You can write Anything and as long as you know Someone that Anything might become Something Big. But what is THIS? What is this crazy new world I have found myself in? This was not my dream. What happened to Writers being recluses? I grew up aspiring to lock myself up in cabins and on moors and in romantic urban locations that could be used as the backdrop for unrequited vampire love novels. We brood. We meditate. We self-torment. We drink a lot.
Or, you know, we live mundane normal lives with 9-5 jobs and the occasional head colds and lock ourselves up in the basement to work on collections of short stories that we’ll probably never finish. Because Life.
But damn it, Jim, I wanted to be a craftsman, I wanted to write stories that were worth reading. I sure as hell wasn’t fantasizing about putting together clever blog posts and making sure that I tweeted some concise yet sardonic commentary on my life every other day. (That’s weird.)
When the hell did telling the world a story go from I don’t know, telling a story, to: SELL YOUR SOUL AND GET YOURSELF AN AUDIENCE?
I understand that this is old news and I’m late to the game and missed all of the writer memos about being a social media guru and building an audience. Cause, you know, writers have that....worldwide writer communication...thingy...
I feel like Robin Williams, in Hook, being like, “I missed the 80‘s; I was an accountant.” I missed the Evolution of Publishing; I was having babies.
Maybe I should subscribe to one of the thingies that have sprung up to teach writers how to be Beloved. Because it is no longer about the Work, but the Persona. Maybe I should pay one of these fifteen dozen people promising me they’ll help me figure out how to escalate my twitter following and forge a solid platform. Maybe I should take a seminar.
You know what this is like? It’s like the first televised presidential debate in 1960 and everyone looked at Nixon and was like, “Aw hell, that man ugly and sick,” and then they looked at Kennedy and went, “Aw hell, I wants to make sweet sweet love to him. Vote for Kennedy!” It’s like that. You know.
You put all these writers on the television and everyone is like, “Aw hell no, you ugly and sick looking, get off my youtube.”
Oh man.
Effectively, I must now stand up on the top of the world, arms wide open, shouting “WATCH ME! BE MY AUDIENCE! ONE DAY I WILL WRITE A BOOK AND YOU WILL BUY IT BECAUSE YOU WILL ALREADY LOVE ME!” They tell me this is what I must do. But I don’t want to. And for a moment there it seemed quite hopeless.

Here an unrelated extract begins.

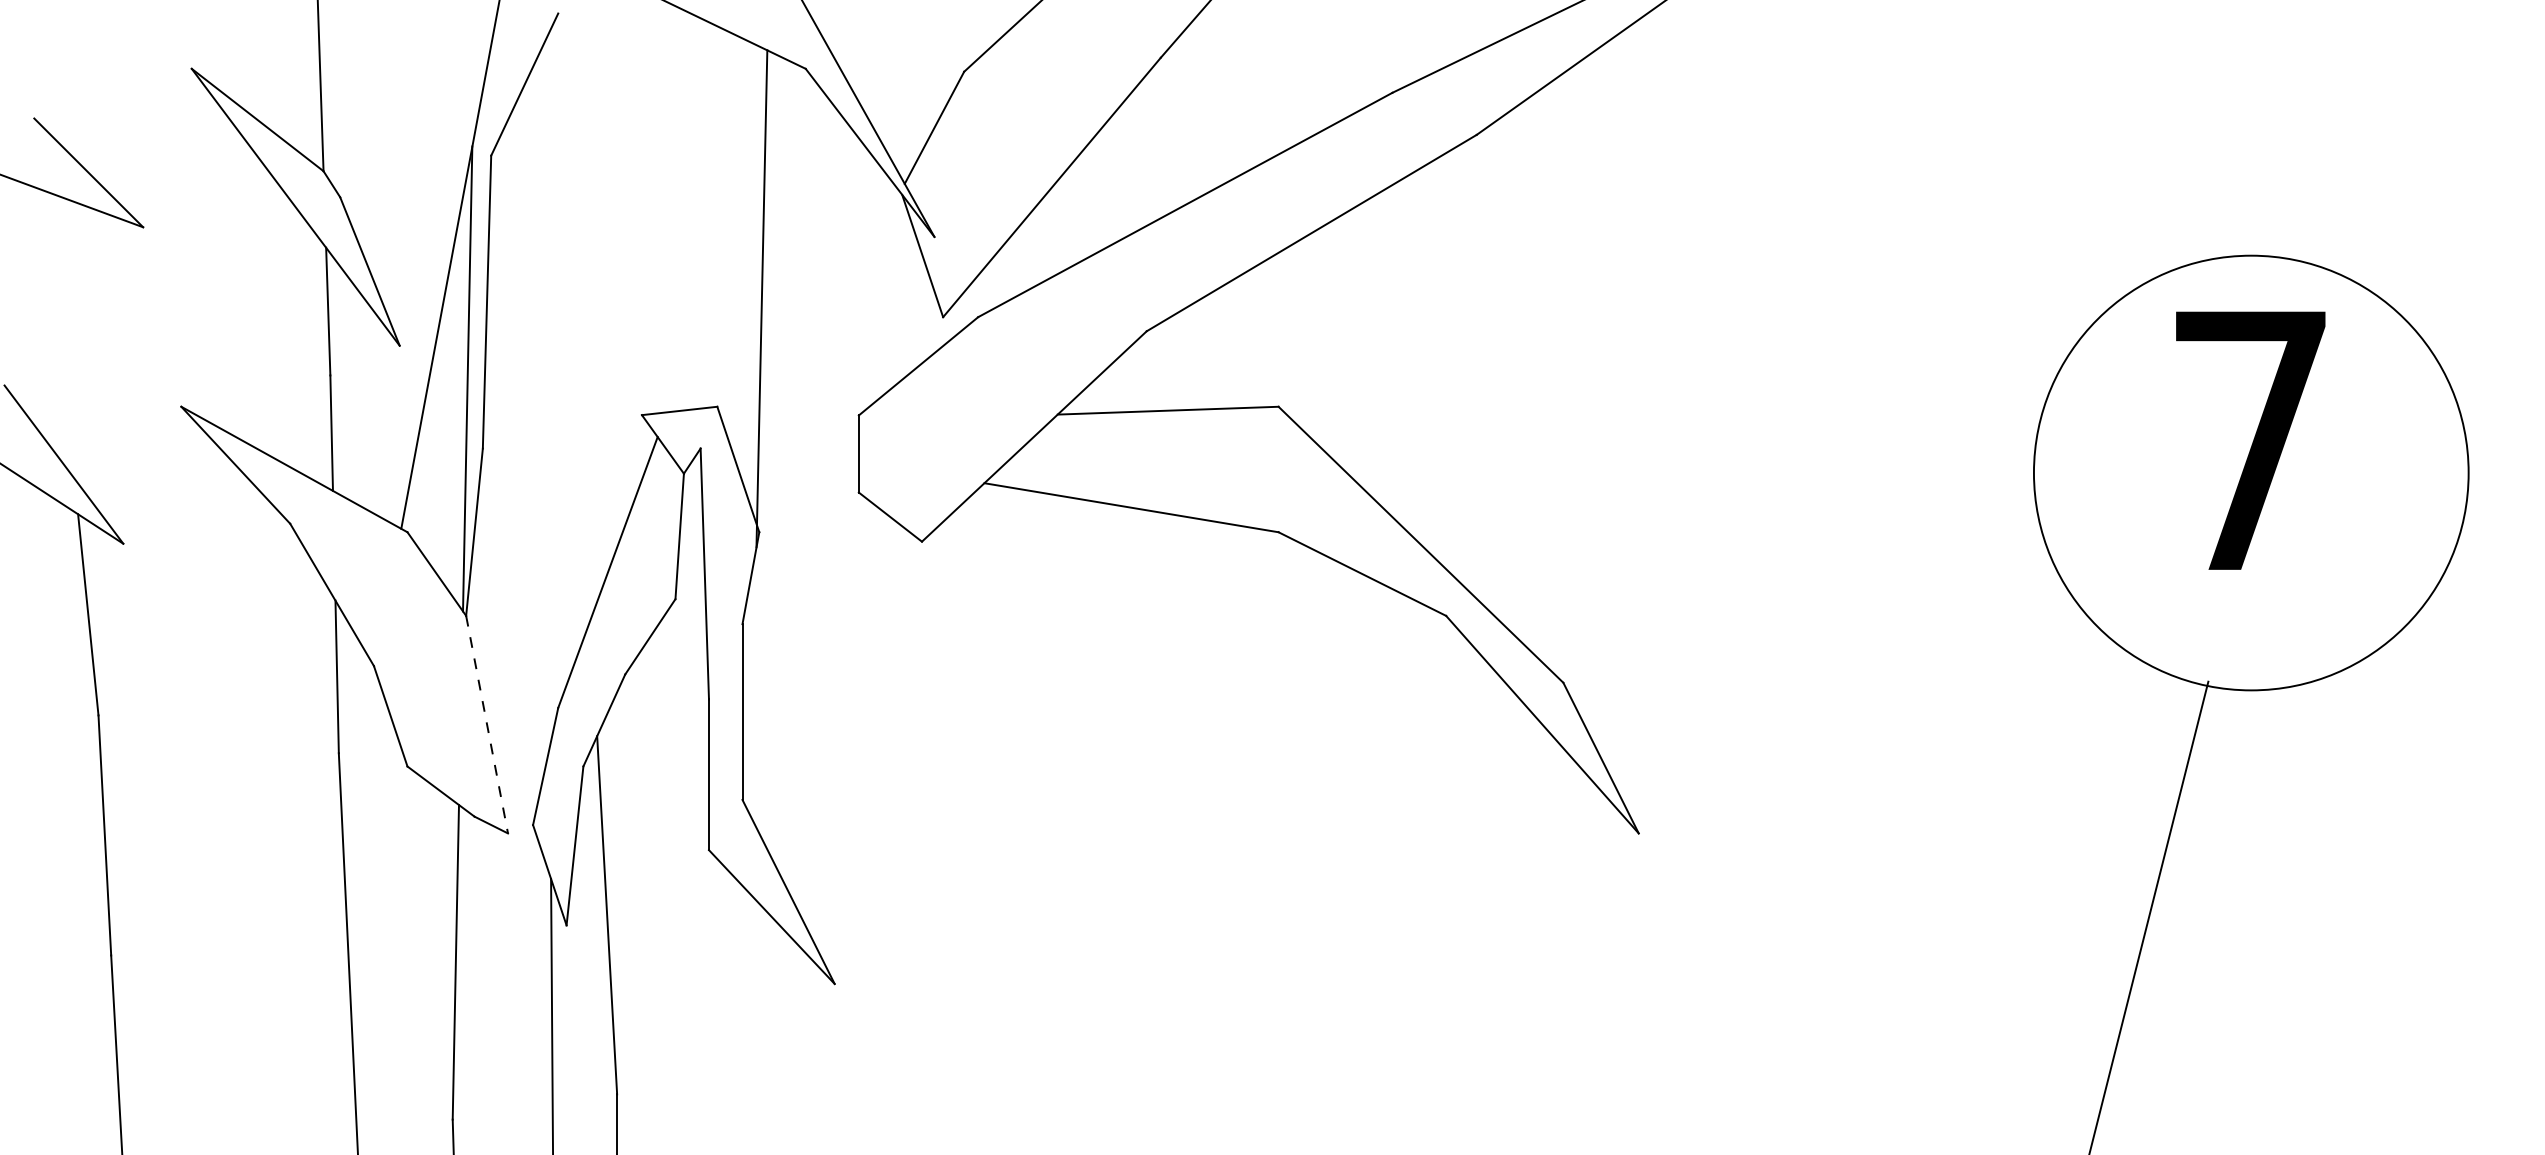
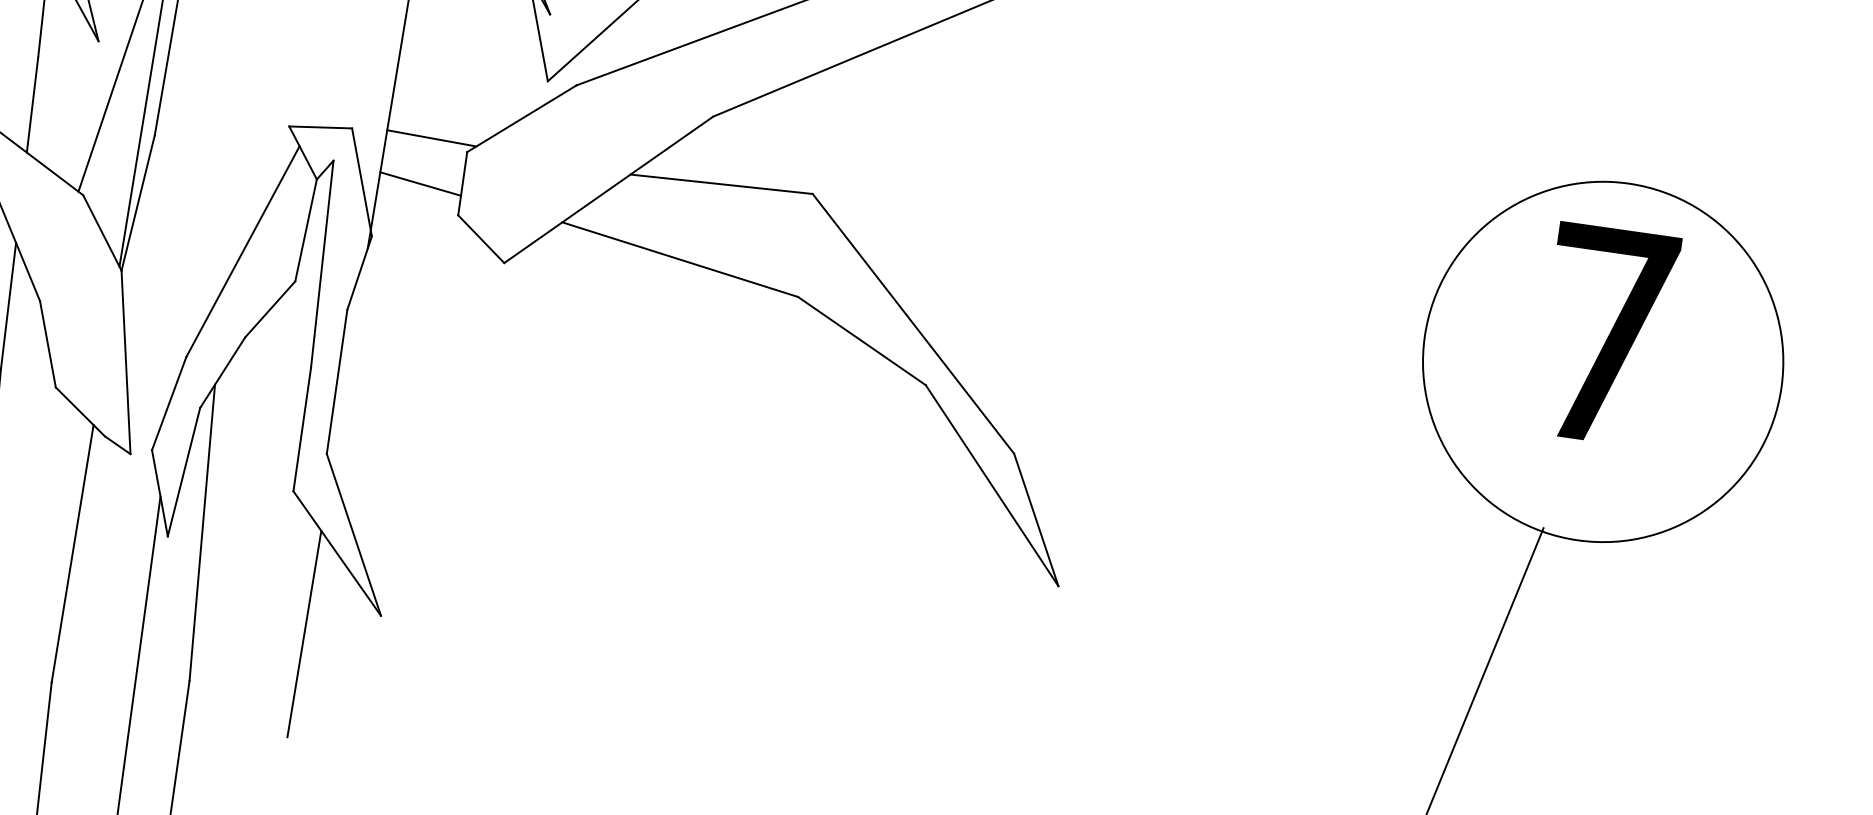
line: (813, 404) -> (431, 137), added
line: (808, 461) -> (420, 183), added
line: (487, 724) -> (126, 362), dashed -> solid
line: (746, 1018) -> (304, 633), added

And then I remembered, there's You. There's all of YOU who, for whatever reason, stumbled on to this post and took a few minutes and read it. You read it. You actually read it. (Or most of it.) That means that we're not writing to The Void. I'm not writing to The Void. I'm writing to all of You. I’m writing to Readers.
At times I panic and I forget that a compelling reason I write stories is because I want to give gifts; I want to convey love and joy and pain. I want to give us all something that we can rally around and cry over and shout out, "This is what it means to be human!" And, you know, laughter. I like to give people the gift of laughter. And, you know, just make up stuff. Cause it's fun.
I'm not writing for the Universe. I'm not writing for The Void. I am writing for You.
I am writing because Stories.
“After nourishment, shelter and companionship, stories are the thing we need most in the world.” ― Philip Pullman
My husband is concerned about my emotional stability. That’s perfect for a writer. That’s gold. It’s gonna be a good show.